Well, its that time of the year. Biggest fish was 1.69lbs, only 5 out of the 25 had eggs though, strange. The 2 biggest were males, strange again
All fish were caught in 1'-4' of water on 1/8th ounce chartreuse jigs with either black body/chartreuse tailed grub, or "wild cat"(i call it Mardi Gras and soon as I can post a pic, you'll understand why)color with a chartreuse tail. Water was 64 degrees +/- 3 either way, and stained/muddy. Winds were light and a welcome to have when I finally found the fish as it got pretty hot. Started off slow, but found that "special" tree and within 30 minutes, I had 11 keepers from 12 fish caught on ONE tree in the 2' range. From there, it was just a matter of time.
Fished the main lake body banks around cypress trees in the afore-mentioned depths. Sandy creek and Campers Cove were the 2 main areas, but, don't count out the cypress trees located in the middle of the lake known to locals as the "Twin Lakes" area. Great day fishing, on the water at 12, off by 3.
Hope this helps someone, if not, just laugh at the little 'tard in the pic. He's too much like his dad


----------



## spurgersalty (Jun 29, 2010)

The end result, that little cajun is quick I knew there was another reason for marrying her


----------



## wigglyworm (Jan 13, 2012)

nice Dam B report, dont see too many on here. The cypress trees you are talking about...is it the ones by Magnolia Ridge ramp ? I fish there a lot, then hit the Angelina side and ....Moon Lake.


----------



## spurgersalty (Jun 29, 2010)

wigglyworm said:


> nice Dam B report, dont see too many on here. The cypress trees you are talking about...is it the ones by Magnolia Ridge ramp ? I fish there a lot, then hit the Angelina side and ....Moon Lake.
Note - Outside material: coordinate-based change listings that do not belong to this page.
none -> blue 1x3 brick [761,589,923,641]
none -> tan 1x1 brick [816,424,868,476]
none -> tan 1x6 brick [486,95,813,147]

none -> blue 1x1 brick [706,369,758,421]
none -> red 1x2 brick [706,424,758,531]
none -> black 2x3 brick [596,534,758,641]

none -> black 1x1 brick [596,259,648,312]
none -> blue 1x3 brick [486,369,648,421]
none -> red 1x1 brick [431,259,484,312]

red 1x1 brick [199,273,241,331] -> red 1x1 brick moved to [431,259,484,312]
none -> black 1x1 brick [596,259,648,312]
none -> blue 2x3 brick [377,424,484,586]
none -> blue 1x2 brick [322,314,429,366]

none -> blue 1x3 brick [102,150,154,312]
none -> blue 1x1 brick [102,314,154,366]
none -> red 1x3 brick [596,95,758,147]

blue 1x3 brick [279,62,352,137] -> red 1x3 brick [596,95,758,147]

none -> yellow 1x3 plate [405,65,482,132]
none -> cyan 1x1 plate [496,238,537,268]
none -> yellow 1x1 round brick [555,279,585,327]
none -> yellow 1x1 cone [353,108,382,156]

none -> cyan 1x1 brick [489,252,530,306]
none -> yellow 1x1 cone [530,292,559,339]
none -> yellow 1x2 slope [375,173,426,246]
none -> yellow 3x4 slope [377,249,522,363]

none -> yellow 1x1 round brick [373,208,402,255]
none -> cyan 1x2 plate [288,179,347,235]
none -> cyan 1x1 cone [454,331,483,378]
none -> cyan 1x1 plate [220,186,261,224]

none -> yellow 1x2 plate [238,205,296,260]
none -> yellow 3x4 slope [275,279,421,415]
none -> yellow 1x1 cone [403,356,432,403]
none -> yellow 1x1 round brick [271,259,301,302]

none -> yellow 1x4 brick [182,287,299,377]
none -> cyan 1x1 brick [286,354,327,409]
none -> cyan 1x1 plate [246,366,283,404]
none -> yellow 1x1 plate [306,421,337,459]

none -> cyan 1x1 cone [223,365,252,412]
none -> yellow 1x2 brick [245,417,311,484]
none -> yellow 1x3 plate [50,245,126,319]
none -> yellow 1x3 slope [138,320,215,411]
No sir, I'm fishing the trees just north and south of the Campers cove ramp on the south side. The fish should be at magnolia as well.
Haven't hit the river yet, so, can't say for certain on moon lake. I do usually hit moon lake as well as the lake across from it some call ditch lake. Ditch lake is my favorite as I've caught several in the 2.5lb range from it. I generally fish the back end on the left.
All in all, the lake is ON right now!


----------



## wigglyworm (Jan 13, 2012)

good to hear, we are spending a couple days there week after next during spring break. jugging and hopefully some crappie.


----------



## fishingtwo (Feb 23, 2009)

nice catch


----------



## spurgersalty (Jun 29, 2010)

Finally got a pic, wildcat...aka Mardi Gras








The black and chartreuse worked better in the "muddier" water.
The "Mardi Gras" has been a stick-of-dynamite like lure though in clearer water for the past 3 years.


----------



## shadslinger (Aug 21, 2005)

That jig body is bad to the bone, I have been using them a lot this year. I think you are correct about it not being as good in muddy water as the chartblack combo.


----------



## Danny O (Apr 14, 2010)

Awesome job!


----------



## james79 (Nov 30, 2010)

Wtg


----------



## FISHROADIE (Apr 2, 2010)

Very nice mess of crappie.


----------



## FishinCowboy (Sep 8, 2010)

Good mess of fish!!!


----------



## chucktx (Sep 12, 2011)

great catch!!!!!! great report!!!!! thanks!!


----------



## Meadowlark (Jul 19, 2008)

Good report. Every time I go by that area can't help but think about how fishy it looks.


----------